It’s not that the number 5 has a bad temper nor that 6 is impulsive. Or at least this is what I think, since none of them are irrational. What makes you an irrational number, then? There are three requisites:

– You need to be a number

– You have to be a REAL number

– You mustn’t be able to express yourself as a fraction of whole numbers (without decimals) different than zero.

If mathematics isn’t your league you may have forgotten what a whole was and you may be asking yourself how can a number not be real. Well, it can be. In fact, Descartes classified them deceptively as imaginary numbers. From here on, I suggest you turn to Wikipedia.

In a practical manner, irrational numbers are those that have never-ending decimals, like π, although, ones with repetitive decimals (91.919191…) are not.
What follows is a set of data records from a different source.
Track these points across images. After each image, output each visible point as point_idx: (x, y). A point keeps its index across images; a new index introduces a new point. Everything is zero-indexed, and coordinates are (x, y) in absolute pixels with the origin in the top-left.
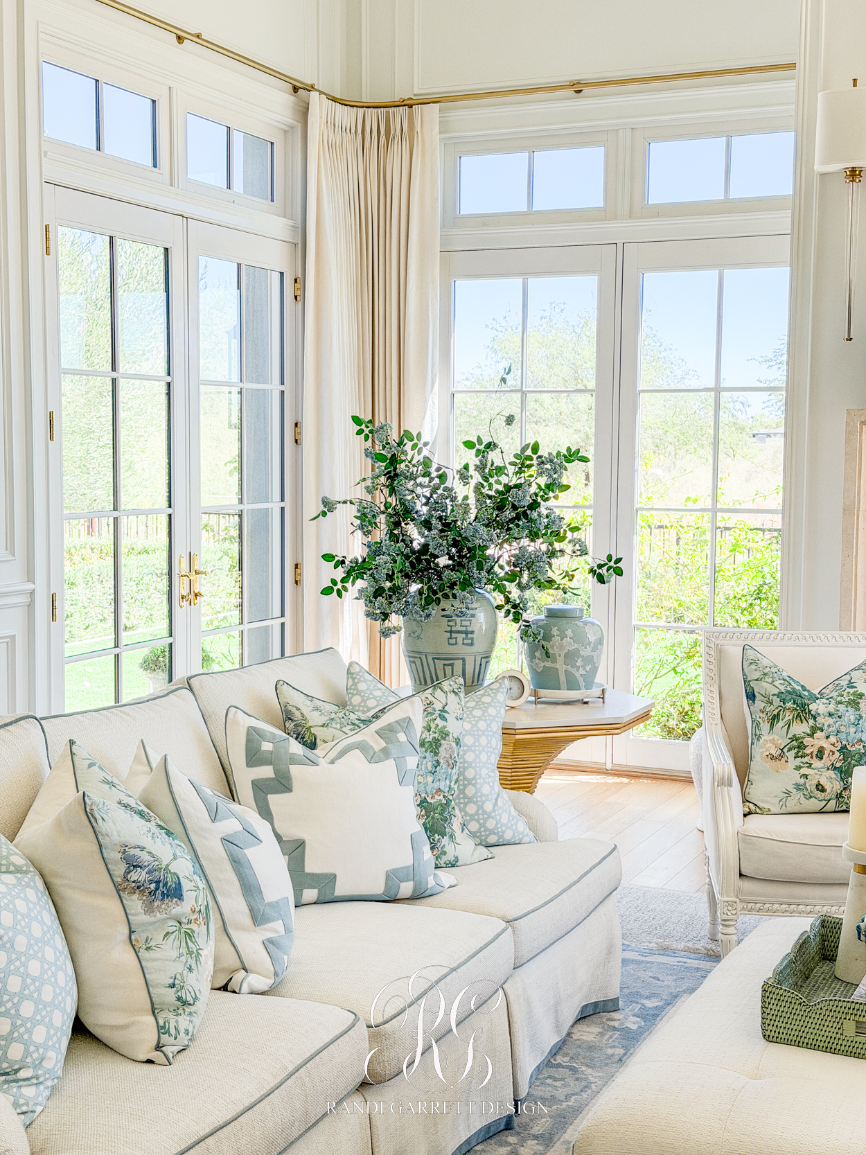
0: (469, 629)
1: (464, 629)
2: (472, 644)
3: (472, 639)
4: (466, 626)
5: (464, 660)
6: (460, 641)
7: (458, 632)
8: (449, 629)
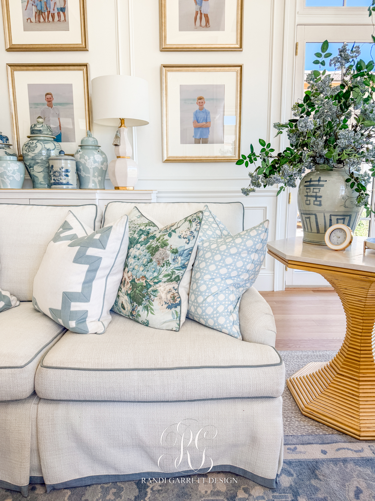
0: (318, 194)
1: (314, 194)
2: (320, 205)
3: (320, 201)
4: (316, 193)
5: (316, 215)
6: (312, 202)
7: (312, 196)
8: (306, 194)
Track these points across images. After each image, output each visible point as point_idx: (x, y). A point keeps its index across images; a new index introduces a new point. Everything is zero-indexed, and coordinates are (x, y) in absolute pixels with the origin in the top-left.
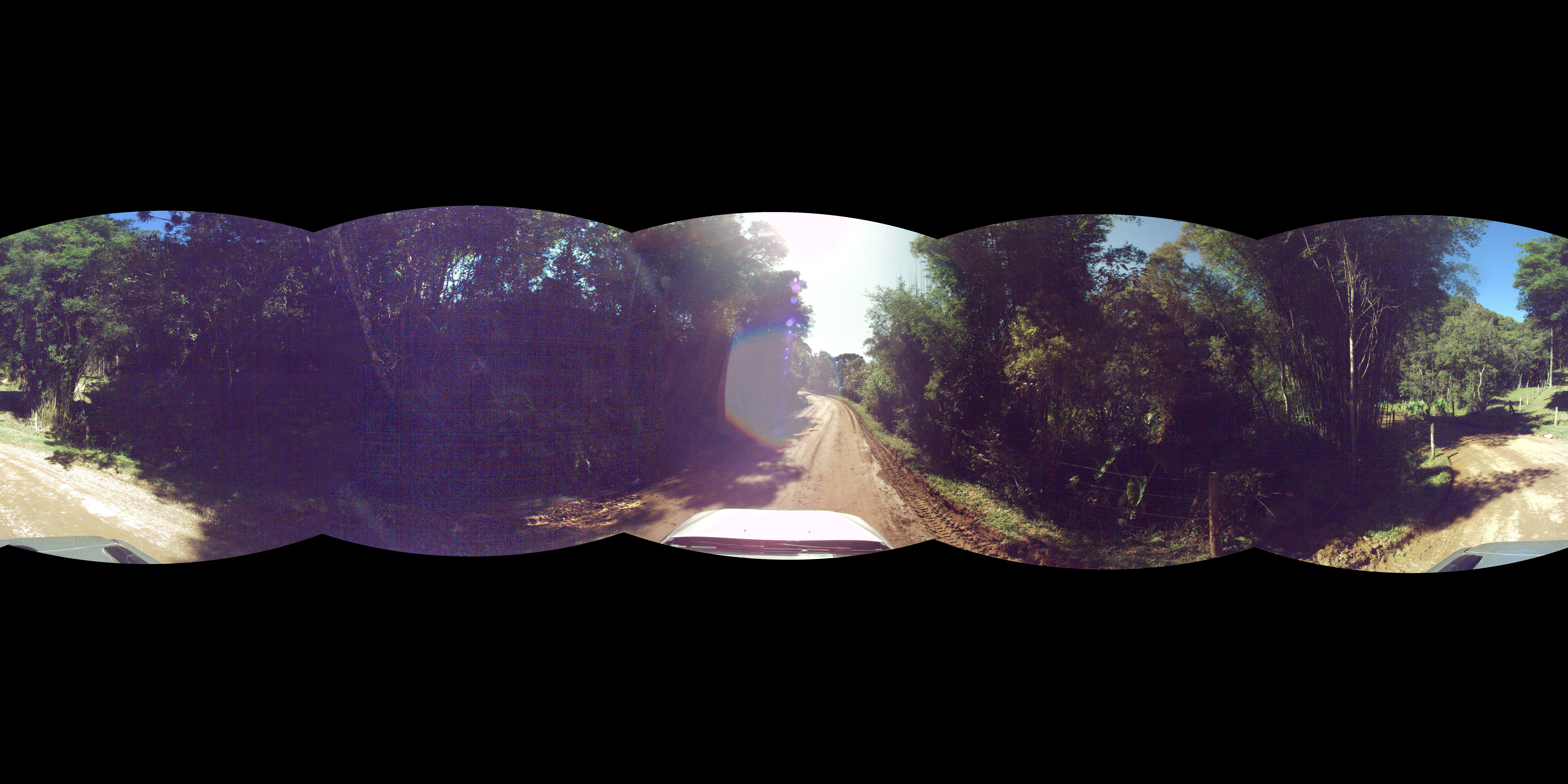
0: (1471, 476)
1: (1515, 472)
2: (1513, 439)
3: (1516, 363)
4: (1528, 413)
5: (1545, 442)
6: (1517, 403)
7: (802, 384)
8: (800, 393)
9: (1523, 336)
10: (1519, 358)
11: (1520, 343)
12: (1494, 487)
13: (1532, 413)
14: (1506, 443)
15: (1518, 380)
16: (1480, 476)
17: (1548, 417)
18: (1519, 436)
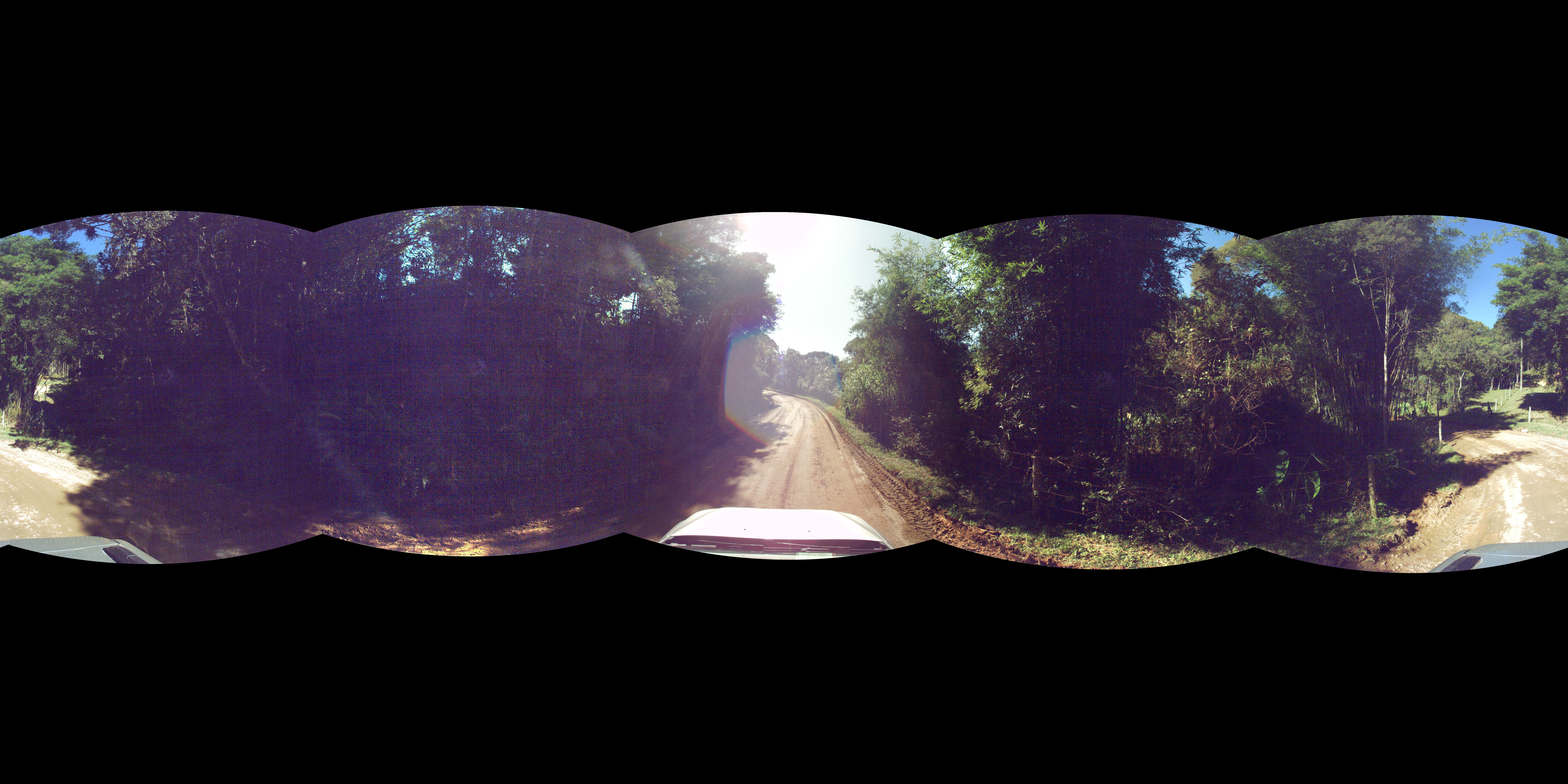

Despite this selective club’s image, the majority of numbers are irrational. 1 and 2 are considered rational, but there’s an infinity of irrational numbers between them.

In Mathland just a few are as obviously predictable as the round and cyclic 8 or this 3.333 that keeps going on and on like broken record, trapped for all eternity in a time short circuit. If round numbers were to be characters in a play, then they’d be flat.

You really don’t care, do you? I know that you’re thinking that in the end these are all labels created by four guys with glasses which most of us just don’t manage to understand. This is not entirely false; I don’t know any mathematician that does not wear eyeglasses. In fact, I don’t know any mathematician.

Anyways, I think that humans are all the same. A few of us are rational and predictable. Just a few fits into the simpletons like fractions, while the rest, for right or wrong, demonstrate day-by-day just how irrational human beings can be. That’s why we have altruists and selfish people. Since we don’t always act in a logical manner we have an eternal decimal cue of memories, feelings and abstract ideas. Good luck with that.

If I’d been born a number, I would’ve liked to be irrational.